I had mused several months ago to myself that the Integrated Resorts would open just in time for a recession.
Now, it looks like they might not even open at all.
Las Vegas Sands is in talks with Singapore banks and the government. No public information however, is available. The Bloomberg story is here.
Las Vegas Sands is probably asking for any of several things: funding (either debt or equity financing), an extension or suspension of the resort opening date, a relaxation of contractual obligations, or a severe cutback in terms of project scope.
The Singapore government now has to decide whether to invest more money in order to keep this project alive and to recover 'sunk costs (and face)', or to cut back now to avoid 'throwing good money after bad'. An unenviable position that many stock market investors (especially those who trade on margin) have had to make in the last several tumultous weeks.

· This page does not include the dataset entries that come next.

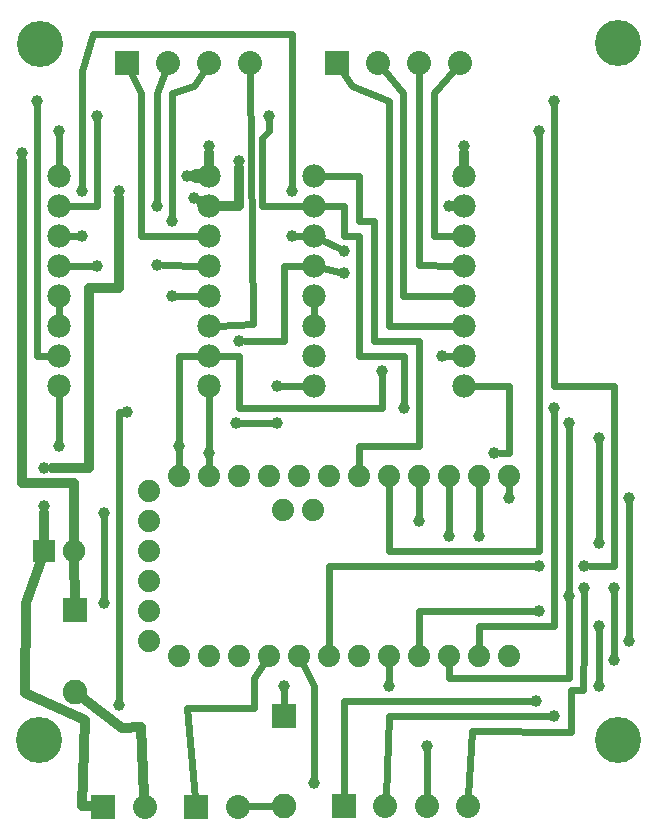
<source format=gbl>
G04 MADE WITH FRITZING*
G04 WWW.FRITZING.ORG*
G04 DOUBLE SIDED*
G04 HOLES PLATED*
G04 CONTOUR ON CENTER OF CONTOUR VECTOR*
%ASAXBY*%
%FSLAX23Y23*%
%MOIN*%
%OFA0B0*%
%SFA1.0B1.0*%
%ADD10C,0.039370*%
%ADD11C,0.082000*%
%ADD12C,0.080000*%
%ADD13C,0.153543*%
%ADD14C,0.075000*%
%ADD15C,0.074000*%
%ADD16C,0.078000*%
%ADD17R,0.082000X0.082000*%
%ADD18R,0.080000X0.080000*%
%ADD19R,0.075000X0.075000*%
%ADD20C,0.024000*%
%ADD21C,0.032000*%
%ADD22C,0.048000*%
%LNCOPPER0*%
G90*
G70*
G54D10*
X541Y2048D03*
X541Y1798D03*
X491Y2098D03*
X493Y1899D03*
X1516Y2298D03*
X666Y2298D03*
X166Y2348D03*
X591Y2198D03*
X41Y2273D03*
X616Y2123D03*
X116Y1098D03*
X116Y1223D03*
X366Y2148D03*
X766Y2248D03*
X1466Y2098D03*
X291Y2398D03*
X866Y2398D03*
X1316Y1423D03*
X1766Y2348D03*
X1816Y1423D03*
X1241Y1548D03*
X1441Y1598D03*
X1116Y1948D03*
X1866Y1373D03*
X1766Y748D03*
X1116Y1873D03*
X666Y1273D03*
X1616Y1273D03*
X941Y2148D03*
X941Y1998D03*
X241Y2148D03*
X241Y1998D03*
X291Y1898D03*
X766Y1648D03*
X566Y1298D03*
X916Y498D03*
X1916Y898D03*
X1766Y898D03*
X91Y2448D03*
X1816Y2448D03*
X1966Y1323D03*
X1966Y973D03*
X1666Y1123D03*
X2066Y1123D03*
X1366Y1048D03*
X2016Y823D03*
X1466Y998D03*
X1566Y998D03*
X1391Y298D03*
X1916Y823D03*
X1866Y798D03*
X166Y1298D03*
X1966Y698D03*
X1966Y498D03*
X1016Y173D03*
X1266Y498D03*
X316Y1073D03*
X316Y773D03*
X891Y1498D03*
X391Y1409D03*
X366Y434D03*
X1755Y448D03*
X2066Y648D03*
X1816Y398D03*
X2016Y584D03*
X755Y1373D03*
X891Y1373D03*
G54D11*
X218Y751D03*
X218Y475D03*
G54D12*
X1116Y98D03*
X1253Y98D03*
X1391Y98D03*
X1529Y98D03*
X391Y2573D03*
X528Y2573D03*
X666Y2573D03*
X804Y2573D03*
X1091Y2573D03*
X1228Y2573D03*
X1366Y2573D03*
X1504Y2573D03*
G54D11*
X916Y396D03*
X916Y98D03*
G54D12*
X623Y93D03*
X761Y93D03*
X313Y93D03*
X451Y93D03*
G54D13*
X100Y318D03*
X2029Y318D03*
X2029Y2641D03*
X104Y2635D03*
G54D14*
X116Y947D03*
X216Y947D03*
G54D15*
X466Y1148D03*
X466Y1048D03*
X466Y948D03*
X466Y848D03*
X466Y748D03*
X466Y648D03*
X566Y1198D03*
X666Y1198D03*
X766Y1198D03*
X866Y1198D03*
X966Y1198D03*
X911Y1083D03*
X1011Y1083D03*
X1066Y1198D03*
X1166Y1198D03*
X1266Y1198D03*
X1366Y1198D03*
X1466Y1198D03*
X1566Y1198D03*
X1666Y1198D03*
X1666Y598D03*
X1566Y598D03*
X1466Y598D03*
X1366Y598D03*
X1266Y598D03*
X1166Y598D03*
X1066Y598D03*
X966Y598D03*
X866Y598D03*
X766Y598D03*
X666Y598D03*
X566Y598D03*
G54D16*
X667Y2197D03*
X667Y2097D03*
X667Y1997D03*
X667Y1897D03*
X667Y1797D03*
X667Y1697D03*
X667Y1597D03*
X667Y1497D03*
X166Y2198D03*
X166Y2098D03*
X166Y1998D03*
X166Y1898D03*
X166Y1798D03*
X166Y1698D03*
X166Y1598D03*
X166Y1498D03*
X1016Y2198D03*
X1016Y2098D03*
X1016Y1998D03*
X1016Y1898D03*
X1016Y1798D03*
X1016Y1698D03*
X1016Y1598D03*
X1016Y1498D03*
X1516Y2198D03*
X1516Y2098D03*
X1516Y1998D03*
X1516Y1898D03*
X1516Y1798D03*
X1516Y1698D03*
X1516Y1598D03*
X1516Y1498D03*
G54D17*
X218Y751D03*
G54D18*
X1116Y98D03*
X391Y2573D03*
X1091Y2573D03*
G54D17*
X916Y397D03*
G54D18*
X623Y93D03*
X313Y93D03*
G54D19*
X116Y947D03*
G54D20*
X1266Y1697D02*
X1486Y1697D01*
D02*
X1141Y2498D02*
X1266Y2445D01*
D02*
X1266Y2445D02*
X1266Y1697D01*
D02*
X1108Y2547D02*
X1141Y2498D01*
D02*
X1314Y1798D02*
X1486Y1798D01*
D02*
X1314Y2474D02*
X1314Y1798D01*
D02*
X1249Y2549D02*
X1314Y2474D01*
D02*
X1367Y1899D02*
X1486Y1898D01*
D02*
X1366Y2541D02*
X1367Y1899D01*
D02*
X1415Y1996D02*
X1486Y1997D01*
D02*
X1415Y2474D02*
X1415Y1996D01*
D02*
X1483Y2549D02*
X1415Y2474D01*
D02*
X439Y1996D02*
X637Y1997D01*
D02*
X439Y2474D02*
X439Y1996D01*
D02*
X404Y2545D02*
X439Y2474D01*
D02*
X811Y1703D02*
X697Y1698D01*
D02*
X804Y2541D02*
X811Y1703D01*
D02*
X560Y1798D02*
X637Y1797D01*
D02*
X616Y2498D02*
X541Y2474D01*
D02*
X541Y2474D02*
X541Y2067D01*
D02*
X649Y2547D02*
X616Y2498D01*
D02*
X512Y1899D02*
X637Y1897D01*
D02*
X491Y2473D02*
X491Y2117D01*
D02*
X518Y2543D02*
X491Y2473D01*
D02*
X166Y1748D02*
X166Y1767D01*
D02*
X166Y1728D02*
X166Y1748D01*
D02*
X1016Y1748D02*
X1016Y1728D01*
D02*
X1016Y1767D02*
X1016Y1748D01*
G54D21*
D02*
X666Y2273D02*
X667Y2233D01*
D02*
X1516Y2233D02*
X1516Y2273D01*
G54D20*
D02*
X166Y2273D02*
X166Y2228D01*
D02*
X1766Y948D02*
X1766Y2329D01*
D02*
X1266Y948D02*
X1766Y948D01*
D02*
X166Y2329D02*
X166Y2273D01*
D02*
X1266Y1166D02*
X1266Y948D01*
G54D22*
D02*
X621Y2197D02*
X626Y2197D01*
G54D21*
D02*
X216Y1173D02*
X41Y1173D01*
D02*
X41Y1173D02*
X41Y2248D01*
D02*
X216Y981D02*
X216Y1173D01*
D02*
X266Y1823D02*
X266Y1223D01*
D02*
X366Y1823D02*
X266Y1823D01*
D02*
X366Y2023D02*
X366Y1823D01*
D02*
X116Y1073D02*
X116Y981D01*
D02*
X266Y1223D02*
X141Y1223D01*
D02*
X366Y2123D02*
X366Y2023D01*
D02*
X635Y2113D02*
X638Y2112D01*
D02*
X616Y2197D02*
X632Y2197D01*
D02*
X766Y2098D02*
X703Y2097D01*
D02*
X766Y2223D02*
X766Y2098D01*
D02*
X1481Y2098D02*
X1491Y2098D01*
G54D20*
D02*
X841Y2323D02*
X841Y2284D01*
D02*
X841Y2284D02*
X841Y2098D01*
D02*
X866Y2348D02*
X841Y2323D01*
D02*
X841Y2098D02*
X986Y2098D01*
D02*
X866Y2379D02*
X866Y2348D01*
D02*
X291Y2098D02*
X291Y2379D01*
D02*
X196Y2098D02*
X291Y2098D01*
D02*
X1166Y2198D02*
X1046Y2198D01*
D02*
X1166Y1298D02*
X1366Y1298D01*
D02*
X1366Y1298D02*
X1366Y1648D01*
D02*
X1366Y1648D02*
X1216Y1648D01*
D02*
X1216Y1648D02*
X1216Y2048D01*
D02*
X1216Y2048D02*
X1166Y2048D01*
D02*
X1166Y2048D02*
X1166Y2198D01*
D02*
X1166Y1229D02*
X1166Y1298D01*
D02*
X1116Y2098D02*
X1046Y2098D01*
D02*
X1816Y698D02*
X1816Y1404D01*
D02*
X1566Y698D02*
X1816Y698D01*
D02*
X1316Y1598D02*
X1166Y1598D01*
D02*
X1166Y1598D02*
X1166Y1998D01*
D02*
X1316Y1442D02*
X1316Y1598D01*
D02*
X1166Y1998D02*
X1116Y1998D01*
D02*
X1116Y1998D02*
X1116Y2098D01*
D02*
X1566Y629D02*
X1566Y698D01*
G54D21*
D02*
X51Y473D02*
X55Y773D01*
D02*
X252Y383D02*
X51Y473D01*
D02*
X55Y773D02*
X105Y914D01*
D02*
X241Y98D02*
X252Y383D01*
D02*
X277Y95D02*
X241Y98D01*
G54D20*
D02*
X1460Y1598D02*
X1486Y1598D01*
D02*
X1241Y1423D02*
X1241Y1529D01*
D02*
X766Y1423D02*
X1241Y1423D01*
D02*
X766Y1598D02*
X766Y1423D01*
D02*
X697Y1597D02*
X766Y1598D01*
D02*
X1099Y1956D02*
X1043Y1984D01*
D02*
X1866Y817D02*
X1866Y1354D01*
D02*
X1866Y648D02*
X1866Y779D01*
D02*
X1466Y523D02*
X1866Y523D01*
D02*
X1866Y523D02*
X1866Y648D01*
D02*
X1466Y566D02*
X1466Y523D01*
D02*
X1098Y1877D02*
X1045Y1890D01*
D02*
X1366Y748D02*
X1747Y748D01*
D02*
X1366Y629D02*
X1366Y748D01*
D02*
X566Y1598D02*
X637Y1597D01*
D02*
X566Y1229D02*
X566Y1598D01*
D02*
X666Y1373D02*
X667Y1467D01*
D02*
X666Y1229D02*
X666Y1373D01*
D02*
X666Y1292D02*
X667Y1467D01*
D02*
X1666Y1273D02*
X1635Y1273D01*
D02*
X1666Y1498D02*
X1666Y1273D01*
D02*
X1546Y1498D02*
X1666Y1498D01*
D02*
X241Y2548D02*
X280Y2671D01*
D02*
X241Y2167D02*
X241Y2548D01*
D02*
X943Y2671D02*
X941Y2167D01*
D02*
X960Y1998D02*
X986Y1998D01*
D02*
X280Y2671D02*
X943Y2671D01*
D02*
X196Y1998D02*
X222Y1998D01*
D02*
X916Y1898D02*
X986Y1898D01*
D02*
X916Y1648D02*
X916Y1898D01*
D02*
X785Y1648D02*
X916Y1648D01*
D02*
X196Y1898D02*
X272Y1898D01*
D02*
X816Y523D02*
X849Y572D01*
D02*
X816Y423D02*
X816Y523D01*
D02*
X591Y423D02*
X816Y423D01*
D02*
X620Y124D02*
X591Y423D01*
D02*
X566Y1279D02*
X566Y1229D01*
D02*
X916Y428D02*
X916Y479D01*
D02*
X841Y98D02*
X792Y95D01*
D02*
X884Y98D02*
X841Y98D01*
D02*
X91Y1598D02*
X136Y1598D01*
D02*
X91Y2429D02*
X91Y1598D01*
D02*
X1816Y1498D02*
X1816Y2429D01*
D02*
X1935Y898D02*
X2016Y898D01*
D02*
X2016Y1498D02*
X1816Y1498D01*
D02*
X2016Y898D02*
X2016Y1498D01*
D02*
X1066Y898D02*
X1747Y898D01*
D02*
X1066Y629D02*
X1066Y898D01*
D02*
X1666Y1142D02*
X1666Y1166D01*
D02*
X1116Y448D02*
X1736Y448D01*
D02*
X2066Y667D02*
X2066Y1104D01*
D02*
X1116Y129D02*
X1116Y448D01*
D02*
X1966Y992D02*
X1966Y1304D01*
D02*
X1366Y1067D02*
X1366Y1166D01*
D02*
X2016Y603D02*
X2016Y804D01*
D02*
X1266Y398D02*
X1797Y398D01*
D02*
X1255Y129D02*
X1266Y398D01*
D02*
X1916Y804D02*
X1916Y648D01*
D02*
X1541Y348D02*
X1530Y129D01*
D02*
X1872Y343D02*
X1541Y348D01*
D02*
X1916Y648D02*
X1911Y483D01*
D02*
X1911Y483D02*
X1872Y483D01*
D02*
X1872Y483D02*
X1872Y343D01*
D02*
X1566Y1166D02*
X1566Y1017D01*
D02*
X1466Y1017D02*
X1466Y1166D01*
D02*
X1391Y129D02*
X1391Y279D01*
D02*
X1016Y498D02*
X1016Y298D01*
D02*
X980Y570D02*
X1016Y498D01*
D02*
X166Y1317D02*
X166Y1467D01*
D02*
X1966Y517D02*
X1966Y679D01*
D02*
X1266Y566D02*
X1266Y517D01*
D02*
X1016Y298D02*
X1016Y192D01*
D02*
X316Y792D02*
X316Y1054D01*
D02*
X910Y1498D02*
X986Y1498D01*
D02*
X366Y453D02*
X366Y1409D01*
D02*
X366Y1409D02*
X372Y1409D01*
D02*
X774Y1373D02*
X872Y1373D01*
G54D21*
D02*
X218Y789D02*
X217Y912D01*
D02*
X376Y358D02*
X248Y453D01*
D02*
X439Y360D02*
X376Y358D01*
D02*
X450Y129D02*
X439Y360D01*
G04 End of Copper0*
M02*
</source>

If Singapore ponies up our (yes, taxpayers') money, then the project (but maybe not the company) will probably survive. Just don't count on it working wonders for our economy.
If Las Vegas Sands defaults on its debt (the likeliest reason will be due to breached covenants and an inability to refinance debt), we can expect:
1.An immediate plunge in the STI
2.Many local companies, especially those in the construction industry, to get crushed under the burden of bad debts traced directly or indirectly to Las Vegas Sands.
3.Lots of work for local bankruptcy lawyers.
4.A sharp fall in GDP and a concomitant climb in unemployment figures.
5.A half-baked Integrated Resort a la Tang Dynasty Village.
6.Huge holes in the balance sheets of the local banks that were part of the lending syndicate to Las Vegas Sands.
7.A general loss of confidence in the economy.